- **THE INPUT**
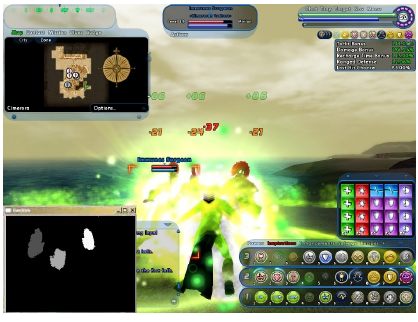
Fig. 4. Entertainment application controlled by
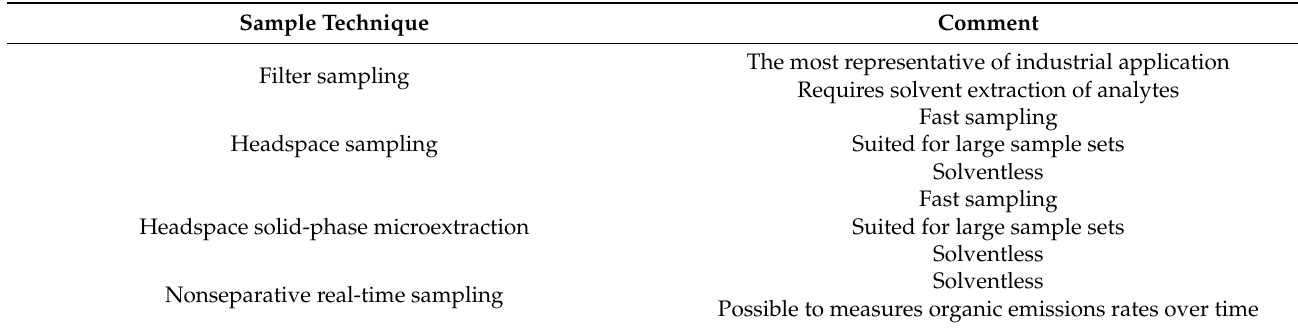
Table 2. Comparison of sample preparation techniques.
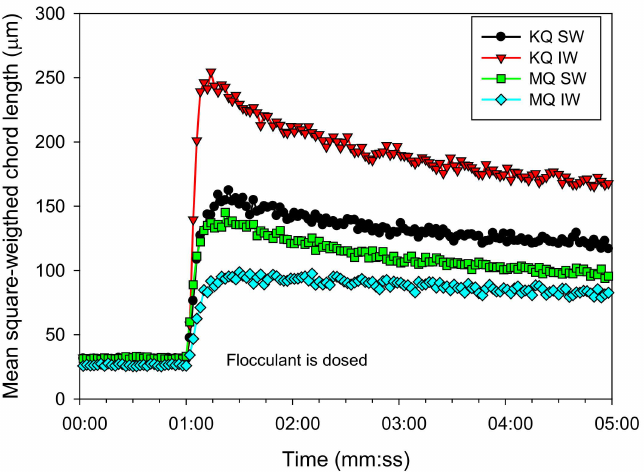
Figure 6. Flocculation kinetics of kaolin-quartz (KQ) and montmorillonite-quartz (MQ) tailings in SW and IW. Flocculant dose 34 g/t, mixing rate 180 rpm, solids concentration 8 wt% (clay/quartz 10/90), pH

---

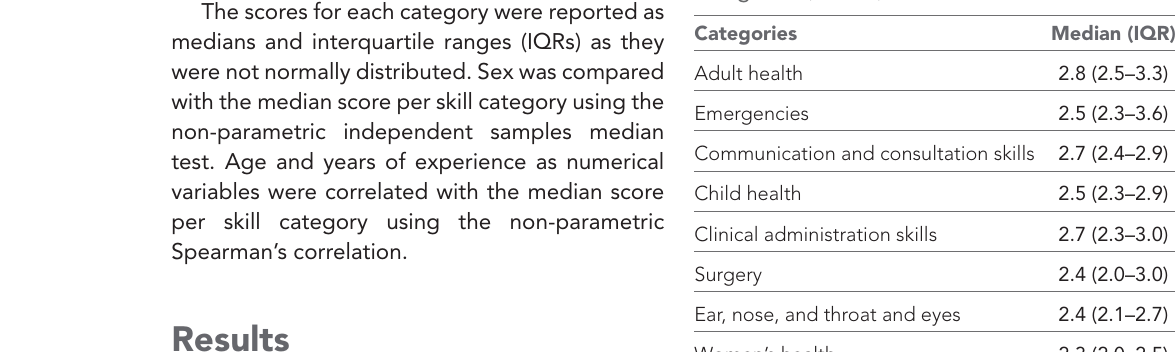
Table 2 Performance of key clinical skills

- **PROBLEM TO WORK ON**
Looking at the records above, work out how many lines hold "Table" and write only that number.

- **THE COMPLETED TASK**
2